Mr. Jones, who left the Senate in 2021 and was on a shortlist to serve as Mr. Biden’s attorney general, will be a so-called Senate sherpa for the nominee. The nickname is borrowed from mountaineers of Tibetan descent who live across the Himalayas and are known for their ability to navigate travelers across hazardous terrain.

For Mr. Biden’s nominee, the path ahead could indeed be treacherous: The president has promised to name a Black woman, a decision that has drawn complaints from Republicans and foreshadowed a contentious process. With his selection of Mr. Jones, Mr. Biden appears to be offering a pre-emptive olive branch. Mr. Jones was the first Democrat in decades to hold a Senate seat in deep-red Alabama, and he frequently co-sponsored bipartisan legislation during his three years in the Senate.

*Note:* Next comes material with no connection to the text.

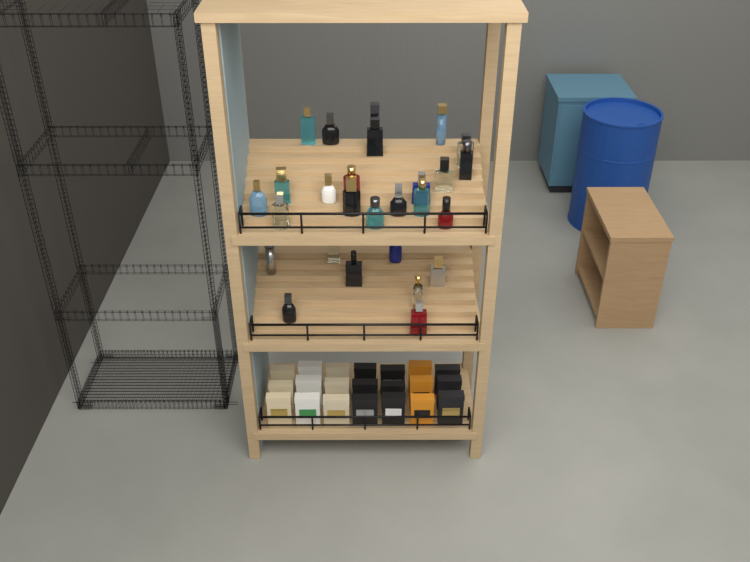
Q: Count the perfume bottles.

Mr. Jones has less experience in the Senate than others who have been chosen to guide Supreme Court nominees through the process, but allies in the Senate praised his track record on civil rights. As a U.S. attorney, Mr. Jones prosecuted two Klansmen, Thomas Edwin Blanton Jr. and Bobby Frank Cherry, who were involved in the 1963 bombing of the 16th Street Baptist Church in Birmingham. Four girls, ages 11 to 14, were killed in the attack. His past work added fuel to a narrow victory over Roy Moore, a former judge accused of sexually assaulting teenage girls, in a 2017 race for a Senate seat vacated by Jeff Sessions.

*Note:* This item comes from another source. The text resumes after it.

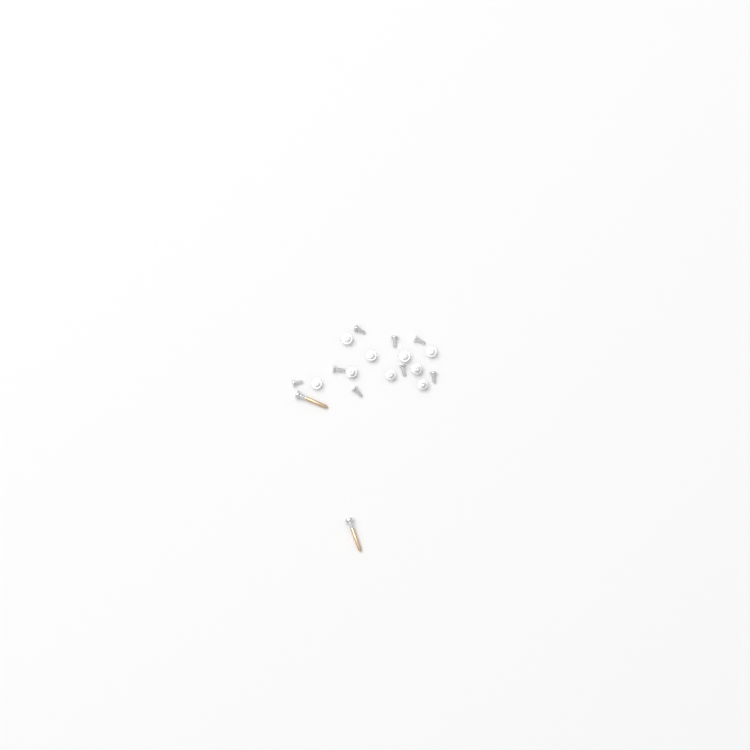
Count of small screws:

“This is an individual who is well thought of on both sides of the aisle,” Senator Ron Wyden, Democrat of Oregon and the chairman of the Senate Finance Committee, said of Mr. Jones. “He is somebody who understands the moment.”

Asked why Mr. Jones would be a good fit for the job, Senator Sherrod Brown, Democrat of Ohio, said, “Look at what he did with his life, look what he did on civil rights, look what he did as U.S. attorney, look what he did in the Senate. So those are all good reasons.”

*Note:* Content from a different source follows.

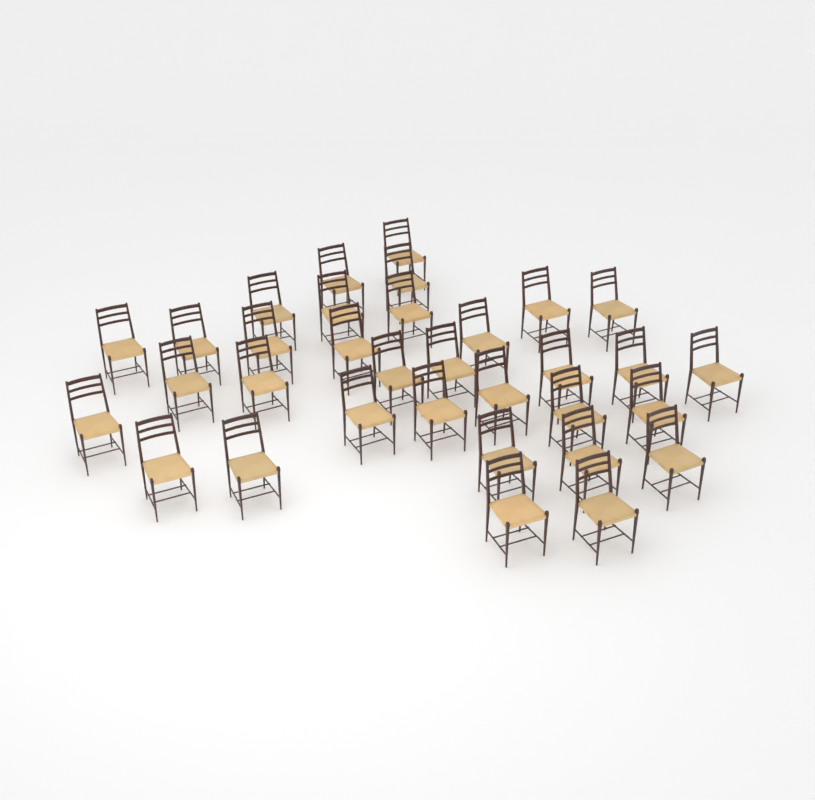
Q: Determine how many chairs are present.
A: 33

Once Mr. Biden selects a nominee, Mr. Jones will introduce her to senators and prepare her for hearings. Senate Democrats have promised a quick confirmation process.

“The Constitution says ‘advise and consent, advice and consent,’ and I’m serious when I say I want the advice of the Senate as well as the consent,” Mr. Biden told reporters on Tuesday as he prepared to meet with Senator Richard J. Durbin, Democrat of Illinois and the chairman of the Senate Judiciary Committee, and Senator Charles E. Grassley of Iowa, the top Republican on the panel. Later in the day, Mr. Biden spoke with Senator Mitch McConnell of Kentucky, the minority leader, who stressed the importance of the president choosing a nominee who believes in “judicial independence,” Mr. McConnell’s spokesman said.

Possible Supreme Court nominees include women who have already weathered the Senate confirmation process, including Judge Ketanji Brown Jackson, who successfully did so last year when Mr. Biden elevated her from the Federal District Court for the District of Columbia to the powerful U.S. Court of Appeals for the District of Columbia Circuit.